On the heels of last week’s announcement that GlaxoSmithKline was selling off 19 consumer products comes news today by Laura Oleniacz from the Durham Herald-Sun that the drugmaker is liquidating some of its facilities on its Research Triangle Park campus.
One of these buildings is the futuristic structure built in 1972 for then Burroughs-Wellcome as designed by famed architect, Paul Rudolph. Now known as the Elion-Hitchings building in honor of the Nobel prize-winning chemists, the facility is one of the most recognizable landmarks in pharmaceutical history.
Click here for a fantastic series of copywritten photos from architect Kelvin Dickinson of The Paul Rudolph Foundation. You may recognize the building from the movie, Brainstorm, with Christopher Walken and the late Natalie Wood. (Her final film, the movie was released almost two years after her Wood’s death.)
Elion and Hitchings were awarded the 1988 Nobel Prize in Physiology or Medicine, not Chemistry, for their synthesis of antimetabolite drugs – analogs of nucleic acid bases that selectively killed tumor cells but became treatments for gout (allopurinol), herpesviruses (acyclovir), and HIV/AIDS (AZT; zidovudine).

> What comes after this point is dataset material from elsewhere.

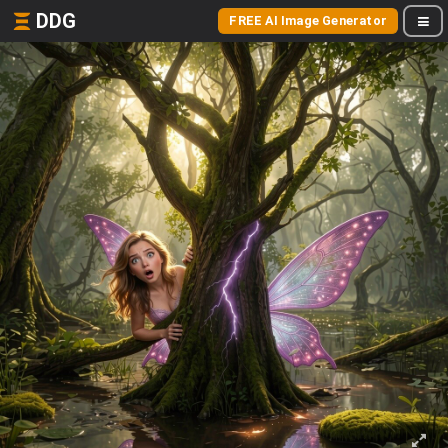
DDG
FREE AI Image Generator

Of interest to ACS readers and others interested in pharmaceutical history, the Elion-Hitchings Building is located almost directly across the Durham Freeway (NC-147) from the ACS National Historic Chemical Landmark at Research Triangle Institute, now RTI International. That landmark honors the discoveries of Taxol and camptothecin by the late Monroe Wall and still-spry Mansukh Wani.
One might ask why the Elion-Hitchings Building was never nominated for an ACS landmark. My guess is that many of the antimetabolite compounds synthesized by Elion and Hitchings were made before Burroughs-Wellcome’s US facilities moved from New York to North Carolina’s Research Triangle Park in 1970. After Hitchings retired in 1967, Elion stayed on almost until her death in 1999, still working with young researchers both at BW and at nearby Duke University. Of note, Elion’s group did synthesize acyclovir at the RTP facility.
I love old buildings, even if old in this case is the early 1970s. So, what could be done with this building?
I have an idea: hipster scientist condominiums.
Research Triangle Park was officially chartered in 1959 long before the idea of mixed-use developments – gasoline was only about 16 cents per gallon and the whole idea of recruiting companies from the North to North Carolina was that workers could have inexpensive housing with lots of land out in the surrounding rural areas.
As a result, the immediate RTP area is known for its relative lack of housing and services such as restaurants, coffeeshops, and brewpubs (i.e., places that scientists could gather for creative discussion). Most companies have their own services, of course – brewpubs excluded – but getting off-site is essential to free-flowing discussions.
There’s a great bike path that runs from GSK throughout RTP and I’m sure that the Elion-Hitchings Building would appeal to young green souls who come here for jobs in the sciences, computers, and engineering.
Condominiums. I’m only half-joking.
Update 29 June 2012: The News & Observer has announced that United Therapeutics has purchased the Elion-Hitchings Building together with two others on the GSK campus.